In the same way as you need to go to the folder, make sure it’s the folder
for the python file & the seo_data.db file.
then run the :


cd D:\user\folder\dezipped_folder\
python non_regression_to_csv.py
Do you want to export the differences? (y/n) : y
Do you want to export the SEO data? (y/n) : y
Differences have been exported to differences.csv.
Do you want to clear the ‘differences’ table after export? (y/n) : y
The ‘differences’ table has been cleared.
SEO data has been exported to seo_data.csv.
Do you want to clean the ‘seo_data’ table after export (keep only the last
entry for each element)? (y/n) : y
The ‘seo_data’ table has been cleaned to keep only the last entry for each
element.

here’s an example of data export under differences.csv & seo_data.csv
with database information removed.
Please note: I have not foreseen the case where you export one file after
another. If you export 2 times without changing the names of the
differences.csv & seo_data.csv files, you risk, at worst, rewriting the files
and losing the historical information, at best, not being able to export the
data because the file would be open on your computer and you’d get an
error mentioning a lack of rights.


Output files:
difference.csv, with the following columns:

id: line number

timestamp: precise date and time (in UTC format) of entry into the
database (and therefore of comparison: this is the date on which the
modification was observed).

type: link or page, depending on whether a link or a url is being tested
element: the source and target of the link tested, or the url tested

data: a “dictionary” storing all the information tested in the last state
known to the script at the time of comparison

difference: an automatic comment on the observed change.

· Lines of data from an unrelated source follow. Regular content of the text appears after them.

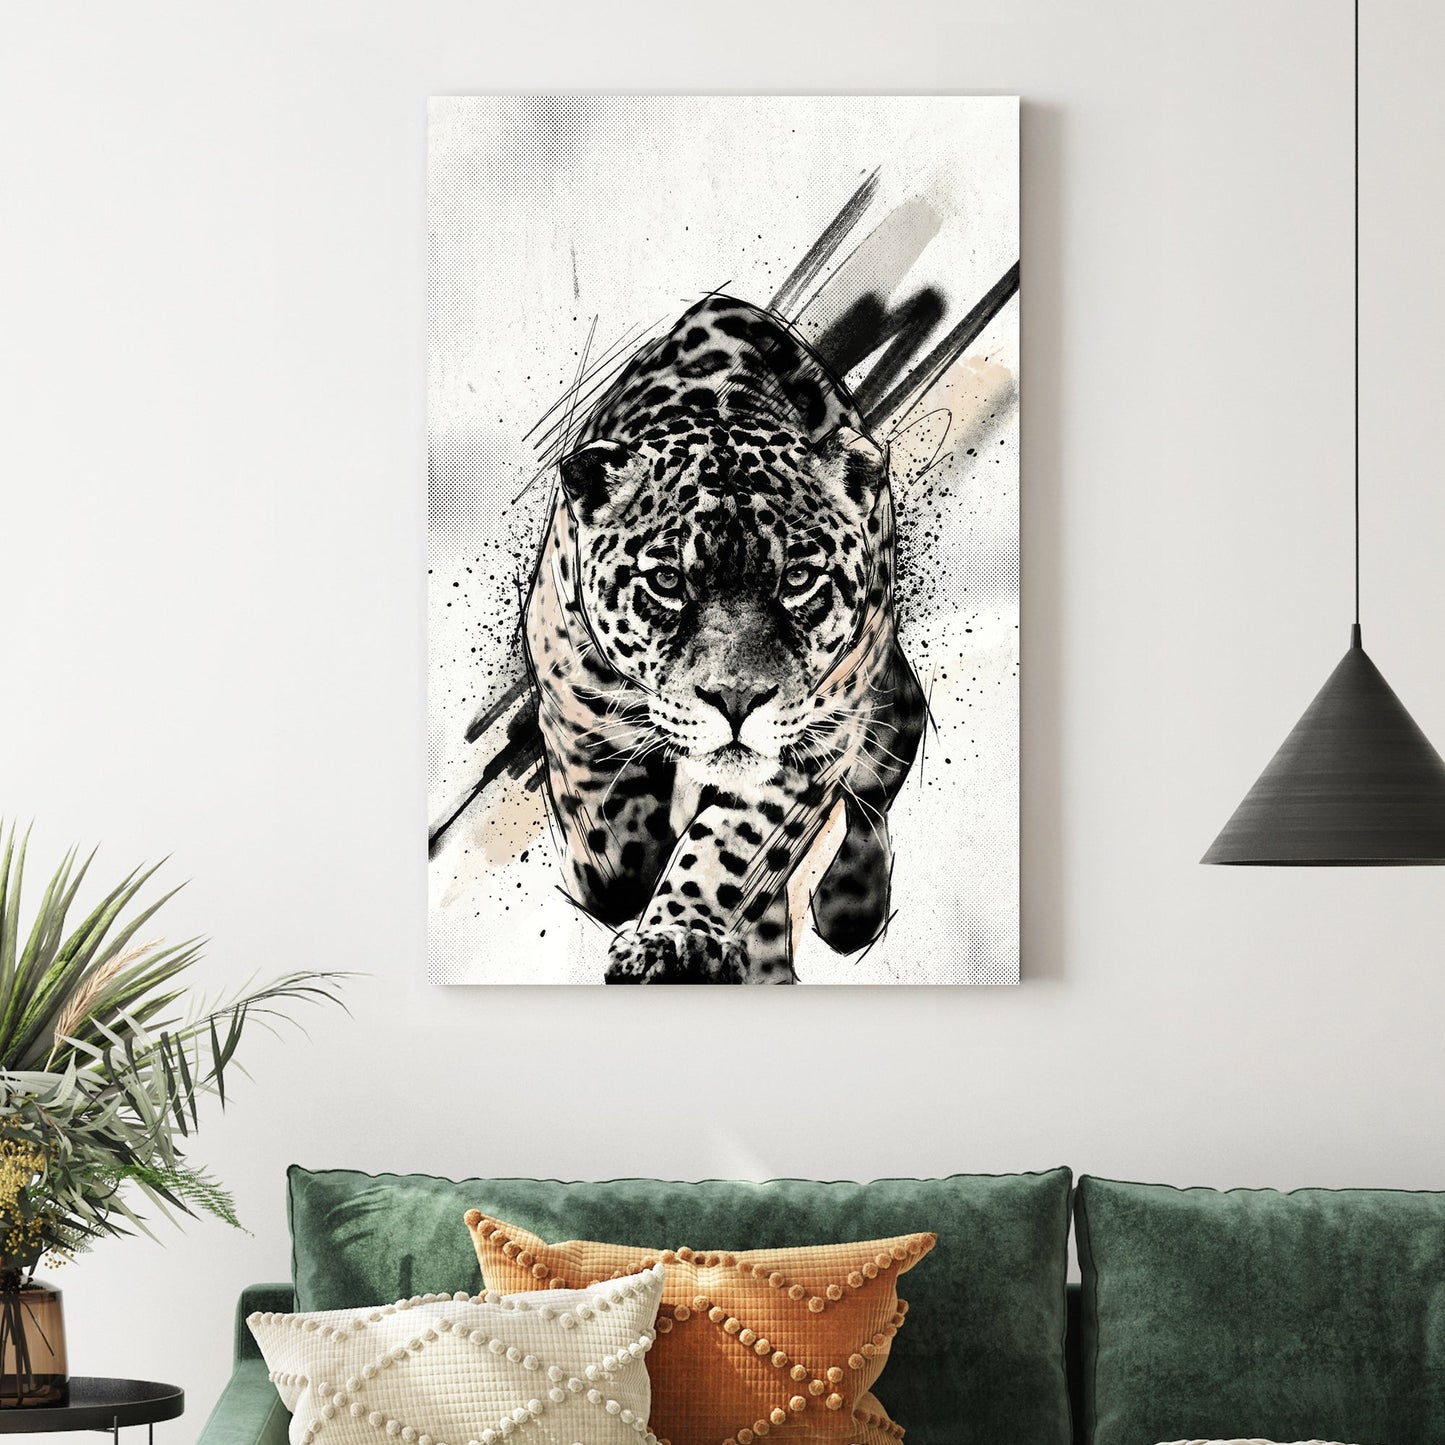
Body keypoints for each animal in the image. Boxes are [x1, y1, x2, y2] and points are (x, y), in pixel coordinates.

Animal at [522, 293, 926, 983]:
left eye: (798, 579)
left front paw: (674, 936)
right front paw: (629, 863)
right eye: (665, 580)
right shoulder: (569, 703)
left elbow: (726, 847)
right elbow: (611, 857)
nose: (736, 702)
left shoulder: (810, 747)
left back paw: (849, 904)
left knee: (888, 754)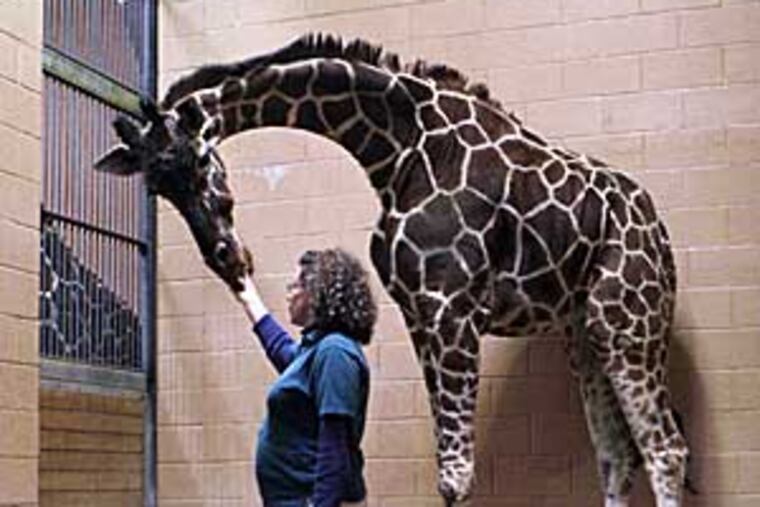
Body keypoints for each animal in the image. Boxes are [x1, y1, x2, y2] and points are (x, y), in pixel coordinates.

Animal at [95, 34, 690, 506]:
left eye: (200, 159)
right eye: (157, 188)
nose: (225, 255)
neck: (394, 149)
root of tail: (660, 234)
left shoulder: (452, 312)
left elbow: (456, 476)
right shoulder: (420, 316)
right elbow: (449, 469)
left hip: (629, 323)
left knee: (665, 449)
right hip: (583, 333)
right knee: (616, 454)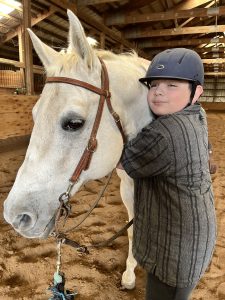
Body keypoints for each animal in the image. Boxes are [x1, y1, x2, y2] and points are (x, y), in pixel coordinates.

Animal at [3, 10, 154, 290]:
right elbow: (132, 229)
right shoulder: (128, 186)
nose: (15, 216)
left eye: (74, 123)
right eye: (35, 115)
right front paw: (130, 273)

To explain what you are about to see :

For links : when you see the xpath change, it means that the link (or at
least the first occurrence of the link) has been moved within the HTML
structure of the page. This may simply be due to a graphic modification to
the site, but it may also be a modification to the content or the page in
particular.

When you see “xpath changed from […] to None, rel_attribute changed
from […] to None, links_list changed from […] to None”, the link has been
deleted. As the 3 elements are tested, it makes sense to see the 3
corrections indicated instead of just “link deleted”, which in my opinion is
a little too simple: here we indicate where the link was before it was
deleted, which rel attribute it had and how many times it appeared in the
page.

For pages : The change in title, description, htags (my name for h1 to h6) and the
number of htags are all stored equally to give a precise idea of the
change that has taken place on the page.